2) Why are there certain college football programs that are consistently ranked unfairly low in the preseason, and why are some consistently given an advantage in the preseason?
3) Why there are so damn many bowls?
For crying out loud, I started writing this the Thursday night after New Years when we're all back to work and there were still 4 more bowls to go at that point! Why so many? It's not your imagination; there are more every decade. Again the visual makes it more striking:
The answer for all of these is the same, and to red-blooded American males who know how the world works, it should be obvious: there's money to be made from the bowls, namely $400 million in revenues (and that number is
3 years old). If there's a conflict between identifying an unambiguous champion on one hand and revenues on the other, revenues will win. (Anytime you hear someone grunting about how money misses The True Meaning of The Game and/or If I Have to Explain It You'll Never Understand It, run away. He's either justifying his own irrational spending on his team, or he's trying to sell you something.) So, if you want to maximize how much money the bowls make, you have to
load the dice at the start of the season to make it more likely that those bowls will be packed with people wearing the classic school colors of legacy programs - people who
spend money - regardless of whether those teams suck that year, or have sucked for many years. Sorry, Boise State, for all your talent and hard work, your fans don't spend enough money at bowl games, and your sparsely-populated part of the country doesn't have enough fans watching the advertising during the game to drive up ratings! Prove that your fans are tcotschke-buying suckers like Notre Dame and Cal fans, and soon you'll get better pre-season rankings!
Suddenly the more byzantine aspects of the BCS ranking and bowl system start to make sense. The rankings are how you can give the bowls
some semblance of athletic legitimacy without a play-off system. So if it's all driven by dollars, you ask, then why even worry about seeming legitimate?

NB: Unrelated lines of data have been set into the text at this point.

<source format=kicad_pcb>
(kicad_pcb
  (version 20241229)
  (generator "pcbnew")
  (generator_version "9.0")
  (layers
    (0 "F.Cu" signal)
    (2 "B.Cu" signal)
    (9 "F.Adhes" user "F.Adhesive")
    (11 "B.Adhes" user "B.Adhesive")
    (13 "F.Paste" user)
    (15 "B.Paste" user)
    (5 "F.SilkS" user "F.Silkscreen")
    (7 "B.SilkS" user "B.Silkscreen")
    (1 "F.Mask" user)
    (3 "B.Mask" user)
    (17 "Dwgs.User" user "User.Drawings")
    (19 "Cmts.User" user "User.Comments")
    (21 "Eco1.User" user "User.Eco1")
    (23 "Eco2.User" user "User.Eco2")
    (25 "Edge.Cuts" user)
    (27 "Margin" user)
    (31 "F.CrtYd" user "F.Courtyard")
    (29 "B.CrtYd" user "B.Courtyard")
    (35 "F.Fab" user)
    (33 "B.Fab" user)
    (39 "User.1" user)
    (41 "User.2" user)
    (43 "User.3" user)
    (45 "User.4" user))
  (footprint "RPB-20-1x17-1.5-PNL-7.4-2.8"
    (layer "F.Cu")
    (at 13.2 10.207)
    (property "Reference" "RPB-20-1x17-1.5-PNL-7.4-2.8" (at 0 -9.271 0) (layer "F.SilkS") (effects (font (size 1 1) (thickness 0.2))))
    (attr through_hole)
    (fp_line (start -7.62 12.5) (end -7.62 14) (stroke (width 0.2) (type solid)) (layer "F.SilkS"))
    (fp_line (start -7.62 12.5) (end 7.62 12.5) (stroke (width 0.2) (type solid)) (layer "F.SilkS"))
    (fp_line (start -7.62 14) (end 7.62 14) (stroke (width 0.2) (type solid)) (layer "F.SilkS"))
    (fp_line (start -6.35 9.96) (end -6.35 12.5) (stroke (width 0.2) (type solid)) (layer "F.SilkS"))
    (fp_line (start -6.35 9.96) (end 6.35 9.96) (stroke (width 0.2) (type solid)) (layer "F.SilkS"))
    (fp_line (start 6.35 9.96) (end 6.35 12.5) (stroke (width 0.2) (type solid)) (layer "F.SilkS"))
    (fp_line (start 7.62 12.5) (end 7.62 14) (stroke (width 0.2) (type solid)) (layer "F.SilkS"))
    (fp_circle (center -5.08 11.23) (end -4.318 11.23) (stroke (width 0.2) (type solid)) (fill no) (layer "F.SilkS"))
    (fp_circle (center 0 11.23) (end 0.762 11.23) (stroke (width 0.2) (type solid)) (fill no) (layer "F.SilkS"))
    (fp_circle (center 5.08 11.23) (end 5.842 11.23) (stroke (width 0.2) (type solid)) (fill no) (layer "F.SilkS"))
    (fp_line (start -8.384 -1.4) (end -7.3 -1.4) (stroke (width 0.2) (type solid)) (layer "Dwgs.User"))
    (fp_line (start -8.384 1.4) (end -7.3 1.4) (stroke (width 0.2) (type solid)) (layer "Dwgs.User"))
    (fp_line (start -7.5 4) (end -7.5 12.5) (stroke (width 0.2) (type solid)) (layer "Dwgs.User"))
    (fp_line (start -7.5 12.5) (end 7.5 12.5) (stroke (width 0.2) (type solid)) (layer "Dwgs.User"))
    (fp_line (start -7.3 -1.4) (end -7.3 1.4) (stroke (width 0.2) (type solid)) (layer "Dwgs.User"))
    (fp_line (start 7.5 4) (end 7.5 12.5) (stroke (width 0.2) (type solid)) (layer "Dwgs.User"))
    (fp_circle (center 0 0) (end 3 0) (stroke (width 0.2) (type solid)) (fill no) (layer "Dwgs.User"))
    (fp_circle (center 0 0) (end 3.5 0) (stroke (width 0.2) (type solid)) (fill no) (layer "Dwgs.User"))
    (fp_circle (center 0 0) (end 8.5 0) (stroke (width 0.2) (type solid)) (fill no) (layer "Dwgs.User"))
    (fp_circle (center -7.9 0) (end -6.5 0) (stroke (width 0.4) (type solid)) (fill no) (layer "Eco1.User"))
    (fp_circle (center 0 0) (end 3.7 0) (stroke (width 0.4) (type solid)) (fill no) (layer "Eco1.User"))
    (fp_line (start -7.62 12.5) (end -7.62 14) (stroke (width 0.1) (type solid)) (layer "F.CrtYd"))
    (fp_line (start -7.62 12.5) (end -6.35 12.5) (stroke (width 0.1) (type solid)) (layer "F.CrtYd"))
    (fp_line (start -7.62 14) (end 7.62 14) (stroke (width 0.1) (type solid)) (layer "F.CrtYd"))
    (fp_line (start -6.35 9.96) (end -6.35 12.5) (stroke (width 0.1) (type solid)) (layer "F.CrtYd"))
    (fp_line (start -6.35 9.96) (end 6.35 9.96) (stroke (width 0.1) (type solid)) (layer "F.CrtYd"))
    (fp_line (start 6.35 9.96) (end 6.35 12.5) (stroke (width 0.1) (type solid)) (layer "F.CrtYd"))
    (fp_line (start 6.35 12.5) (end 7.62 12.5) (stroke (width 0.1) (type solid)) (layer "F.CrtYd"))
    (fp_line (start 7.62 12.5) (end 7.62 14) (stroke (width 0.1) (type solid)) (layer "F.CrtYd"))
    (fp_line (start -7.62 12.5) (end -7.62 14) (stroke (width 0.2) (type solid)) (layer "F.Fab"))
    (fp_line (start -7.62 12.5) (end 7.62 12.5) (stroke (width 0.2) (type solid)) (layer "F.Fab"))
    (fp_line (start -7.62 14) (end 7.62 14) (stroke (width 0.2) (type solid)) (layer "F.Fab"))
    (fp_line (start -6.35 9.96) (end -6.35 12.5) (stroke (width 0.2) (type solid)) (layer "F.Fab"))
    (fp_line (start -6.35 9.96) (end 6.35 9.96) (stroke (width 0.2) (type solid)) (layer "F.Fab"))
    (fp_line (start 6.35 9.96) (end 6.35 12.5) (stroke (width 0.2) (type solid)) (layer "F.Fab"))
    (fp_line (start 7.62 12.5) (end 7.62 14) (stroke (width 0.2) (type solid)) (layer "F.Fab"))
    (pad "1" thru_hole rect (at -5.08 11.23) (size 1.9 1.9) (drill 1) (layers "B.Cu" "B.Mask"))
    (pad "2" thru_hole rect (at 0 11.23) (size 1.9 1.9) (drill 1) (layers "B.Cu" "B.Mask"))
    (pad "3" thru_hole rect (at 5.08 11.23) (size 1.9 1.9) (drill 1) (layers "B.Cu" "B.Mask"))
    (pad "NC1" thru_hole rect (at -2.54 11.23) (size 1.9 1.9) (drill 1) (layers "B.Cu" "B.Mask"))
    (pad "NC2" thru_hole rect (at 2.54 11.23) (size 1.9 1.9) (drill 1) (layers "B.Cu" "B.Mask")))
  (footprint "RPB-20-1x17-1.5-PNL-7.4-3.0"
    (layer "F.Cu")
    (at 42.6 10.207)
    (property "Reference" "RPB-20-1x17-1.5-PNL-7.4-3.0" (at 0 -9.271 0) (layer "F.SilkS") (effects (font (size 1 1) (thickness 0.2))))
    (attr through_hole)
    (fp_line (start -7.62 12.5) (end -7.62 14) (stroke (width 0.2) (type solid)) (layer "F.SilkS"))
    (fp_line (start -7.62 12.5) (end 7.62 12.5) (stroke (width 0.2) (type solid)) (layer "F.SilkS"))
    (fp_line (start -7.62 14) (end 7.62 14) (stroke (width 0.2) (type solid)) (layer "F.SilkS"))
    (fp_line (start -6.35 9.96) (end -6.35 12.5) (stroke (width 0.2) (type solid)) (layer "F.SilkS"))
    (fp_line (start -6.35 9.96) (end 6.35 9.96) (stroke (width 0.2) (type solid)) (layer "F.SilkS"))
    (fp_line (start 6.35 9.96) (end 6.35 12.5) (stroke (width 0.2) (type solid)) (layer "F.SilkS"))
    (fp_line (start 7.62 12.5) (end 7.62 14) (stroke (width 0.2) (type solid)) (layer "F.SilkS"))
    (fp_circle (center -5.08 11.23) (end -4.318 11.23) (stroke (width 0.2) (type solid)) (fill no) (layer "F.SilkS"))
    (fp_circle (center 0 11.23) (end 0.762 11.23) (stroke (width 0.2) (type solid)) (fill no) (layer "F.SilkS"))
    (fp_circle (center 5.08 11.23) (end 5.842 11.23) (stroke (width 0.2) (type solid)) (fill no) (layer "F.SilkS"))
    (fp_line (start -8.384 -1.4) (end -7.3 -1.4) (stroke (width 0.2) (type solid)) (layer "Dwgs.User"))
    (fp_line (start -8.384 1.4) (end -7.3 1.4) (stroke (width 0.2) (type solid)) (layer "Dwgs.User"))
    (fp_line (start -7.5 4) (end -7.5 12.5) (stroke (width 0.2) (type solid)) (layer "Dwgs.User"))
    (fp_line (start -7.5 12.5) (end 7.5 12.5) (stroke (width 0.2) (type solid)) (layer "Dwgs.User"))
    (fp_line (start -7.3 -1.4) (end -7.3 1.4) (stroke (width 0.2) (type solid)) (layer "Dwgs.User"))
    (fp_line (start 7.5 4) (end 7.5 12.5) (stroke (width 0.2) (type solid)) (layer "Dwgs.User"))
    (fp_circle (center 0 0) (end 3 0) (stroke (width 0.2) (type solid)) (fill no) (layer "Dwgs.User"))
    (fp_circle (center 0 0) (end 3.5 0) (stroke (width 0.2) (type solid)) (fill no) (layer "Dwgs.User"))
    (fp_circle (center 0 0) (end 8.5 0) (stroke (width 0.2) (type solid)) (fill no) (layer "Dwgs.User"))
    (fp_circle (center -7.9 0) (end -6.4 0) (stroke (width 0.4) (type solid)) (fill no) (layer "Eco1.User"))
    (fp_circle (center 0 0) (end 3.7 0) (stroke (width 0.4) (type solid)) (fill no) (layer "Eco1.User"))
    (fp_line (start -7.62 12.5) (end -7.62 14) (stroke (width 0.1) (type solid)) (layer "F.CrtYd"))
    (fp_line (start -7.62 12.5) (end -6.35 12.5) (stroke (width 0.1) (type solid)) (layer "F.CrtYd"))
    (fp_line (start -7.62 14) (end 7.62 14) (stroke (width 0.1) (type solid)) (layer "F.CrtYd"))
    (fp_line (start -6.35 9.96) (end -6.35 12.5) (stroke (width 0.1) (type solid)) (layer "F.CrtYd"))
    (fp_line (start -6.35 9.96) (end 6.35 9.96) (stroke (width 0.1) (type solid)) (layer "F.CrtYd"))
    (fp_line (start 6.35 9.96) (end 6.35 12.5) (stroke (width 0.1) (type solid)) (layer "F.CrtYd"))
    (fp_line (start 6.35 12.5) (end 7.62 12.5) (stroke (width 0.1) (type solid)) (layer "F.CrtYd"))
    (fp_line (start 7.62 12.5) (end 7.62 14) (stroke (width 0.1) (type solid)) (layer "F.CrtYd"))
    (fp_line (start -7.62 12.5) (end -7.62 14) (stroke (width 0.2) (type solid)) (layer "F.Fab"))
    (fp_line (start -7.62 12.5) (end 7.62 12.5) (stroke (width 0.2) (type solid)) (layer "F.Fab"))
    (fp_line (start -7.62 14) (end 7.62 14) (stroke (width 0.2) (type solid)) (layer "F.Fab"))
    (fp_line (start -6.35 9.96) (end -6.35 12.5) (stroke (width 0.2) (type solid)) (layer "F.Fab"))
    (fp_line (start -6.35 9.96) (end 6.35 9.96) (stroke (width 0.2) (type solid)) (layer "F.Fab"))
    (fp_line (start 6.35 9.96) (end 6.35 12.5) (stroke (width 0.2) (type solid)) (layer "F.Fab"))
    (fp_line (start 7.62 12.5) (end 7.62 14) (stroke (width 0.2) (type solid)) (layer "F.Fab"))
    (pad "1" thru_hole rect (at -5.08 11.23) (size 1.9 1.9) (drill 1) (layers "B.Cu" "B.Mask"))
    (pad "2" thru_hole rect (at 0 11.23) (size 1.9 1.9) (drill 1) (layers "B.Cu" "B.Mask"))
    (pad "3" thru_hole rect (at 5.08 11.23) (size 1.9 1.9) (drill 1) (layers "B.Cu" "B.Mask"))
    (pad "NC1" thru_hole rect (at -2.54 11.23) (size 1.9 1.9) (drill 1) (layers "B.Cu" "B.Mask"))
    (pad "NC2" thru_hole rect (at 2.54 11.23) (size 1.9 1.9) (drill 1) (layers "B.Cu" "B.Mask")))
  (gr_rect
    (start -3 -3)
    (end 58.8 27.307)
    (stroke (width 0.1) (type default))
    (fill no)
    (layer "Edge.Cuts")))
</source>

Because that semblance of fairness is necessary to keep the fans coming - even the die-hard fans of those legacy teams will stop coming once they realize their team is on BCS affirmative action, and they're actually playing in the "We're All Winners!" Bowl. Solution: seed the rankings with big-market teams. That way you can have your cake (a semblance of legitimate athletic competition) and eat it too (profit maximization).
On the other end, have you ever actually heard a good argument for why there's no play-off system? The only attempt I've ever heard is that
play-offs would take more time out of the student-athletes' schedules which would damage their academic performance. Yes, I've actually seen people say this with a straight face. Seriously? That's all you got? I guess we must not care about basketball players then, since I've never heard anyone say we should stop March Madness for that reason.
While you're in the mood to read more cynical sports economics, how's this for a quantitative definition of loyalty: price insensitivity relative to win-loss record. In other words, fans who are loyal to their team buy stuff with logos on it and go to games consistently, even when the teams lose, even when the teams
always lose year after year. In other words, winning doesn't necessary correlate with sports club income, and the
less it correlates with income, the
more loyal the fans are. (In all sincerity - is there a better definition than this?) I'm going to measure that at some point but that's a later post.
I recognize that I'm probably not concluding anything that perceptive sports fans haven't figured out a long time ago, but the relationship between sports, business and human psychology is damn interesting.